On November 25, 2013, the Company extended the expiration date for the Unit program under its DSPP to February 28, 2014.

On February 21, 2014, the Company extended the expiration date for the Unit program under its DSPP to June 30, 2014. The extensions were made, in part, to allow interested investors to utilize a new and more convenient electronic enrollment procedure with the TeleCheck Internet Check Acceptance service as a payment method.
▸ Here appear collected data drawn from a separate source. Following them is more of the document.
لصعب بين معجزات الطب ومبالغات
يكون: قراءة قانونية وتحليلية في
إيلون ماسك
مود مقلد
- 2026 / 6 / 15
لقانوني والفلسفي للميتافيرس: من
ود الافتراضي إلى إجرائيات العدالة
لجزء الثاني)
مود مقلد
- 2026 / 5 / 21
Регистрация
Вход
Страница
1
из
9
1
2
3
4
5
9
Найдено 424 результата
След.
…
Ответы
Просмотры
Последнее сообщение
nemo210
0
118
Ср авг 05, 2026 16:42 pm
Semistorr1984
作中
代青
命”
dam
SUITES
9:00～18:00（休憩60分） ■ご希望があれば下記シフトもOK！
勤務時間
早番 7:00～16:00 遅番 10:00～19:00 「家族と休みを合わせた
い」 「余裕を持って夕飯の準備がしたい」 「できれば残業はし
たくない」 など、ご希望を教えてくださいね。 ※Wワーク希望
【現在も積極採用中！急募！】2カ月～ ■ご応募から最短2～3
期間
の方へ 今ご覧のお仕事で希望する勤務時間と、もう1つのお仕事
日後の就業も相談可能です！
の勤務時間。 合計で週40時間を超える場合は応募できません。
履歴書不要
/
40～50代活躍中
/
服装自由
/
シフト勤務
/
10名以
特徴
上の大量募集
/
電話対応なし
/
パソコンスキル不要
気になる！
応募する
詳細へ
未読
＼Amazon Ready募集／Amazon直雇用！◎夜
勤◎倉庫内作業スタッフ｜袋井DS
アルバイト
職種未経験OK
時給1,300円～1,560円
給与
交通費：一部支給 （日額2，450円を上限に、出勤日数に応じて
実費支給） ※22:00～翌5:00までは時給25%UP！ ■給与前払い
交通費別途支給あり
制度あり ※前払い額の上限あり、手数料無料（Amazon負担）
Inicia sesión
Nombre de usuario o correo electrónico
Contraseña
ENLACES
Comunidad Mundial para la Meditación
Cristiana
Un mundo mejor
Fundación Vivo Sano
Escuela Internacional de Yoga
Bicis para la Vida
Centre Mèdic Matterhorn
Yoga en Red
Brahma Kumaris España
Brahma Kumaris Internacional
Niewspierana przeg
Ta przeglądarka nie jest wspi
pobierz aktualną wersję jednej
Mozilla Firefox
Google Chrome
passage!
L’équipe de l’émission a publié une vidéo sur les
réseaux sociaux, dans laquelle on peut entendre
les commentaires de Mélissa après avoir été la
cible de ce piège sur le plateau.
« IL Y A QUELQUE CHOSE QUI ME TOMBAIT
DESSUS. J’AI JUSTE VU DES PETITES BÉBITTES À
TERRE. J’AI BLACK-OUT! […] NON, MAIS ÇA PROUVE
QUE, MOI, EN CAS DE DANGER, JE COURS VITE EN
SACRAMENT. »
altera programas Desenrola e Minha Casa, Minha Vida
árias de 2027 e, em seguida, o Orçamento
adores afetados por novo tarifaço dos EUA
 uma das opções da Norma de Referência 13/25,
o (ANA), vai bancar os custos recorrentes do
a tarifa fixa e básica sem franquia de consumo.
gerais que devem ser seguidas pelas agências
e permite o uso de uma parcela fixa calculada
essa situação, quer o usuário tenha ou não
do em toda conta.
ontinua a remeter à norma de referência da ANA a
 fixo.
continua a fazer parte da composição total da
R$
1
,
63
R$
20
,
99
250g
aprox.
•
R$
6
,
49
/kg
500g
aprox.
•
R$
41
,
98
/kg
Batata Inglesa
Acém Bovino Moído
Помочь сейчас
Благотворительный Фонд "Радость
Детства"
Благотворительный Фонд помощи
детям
As of December 31, 2013, the Company and its registered agent, Registrar and Transfer Company ("RTC"), had collected approximately $2,478,000 from the DSPP. As a result, the Company issued a total of 1,099,486 shares of its common stock, comprised of 790,975 units (unit comprised of (i) one share of common stock and
(ii) a warrant) and 308,511 shares.

Tabular Disclosure of Contractual Obligations

The following summarizes our contractual financial obligations for continuing
operations at December 31, 2013 and the effect such obligations are expected to
have on our liquidity and cash flow in future periods.

                                            Payment due by period (in Thousands of USD)
                           2014           2015          2016          2017         Thereafter        Total
Exploration Related
Commitments                  2,012              -             -             -                -         2,012

Operating Leases               335            304           174           171              186         1,170

Employment Agreements        1,073             -             -             -                -          1,073

Total                        3,420            304           174           171              186         4,255

Off-Balance Sheet Arrangements

We do not currently use any off-balance sheet arrangements to enhance our liquidity or capital resource position, or for any other purpose.

Recently Issued Accounting Pronouncements

During 2013, there were no recently issued accounting pronouncements which were issued and which have relevancy to our business.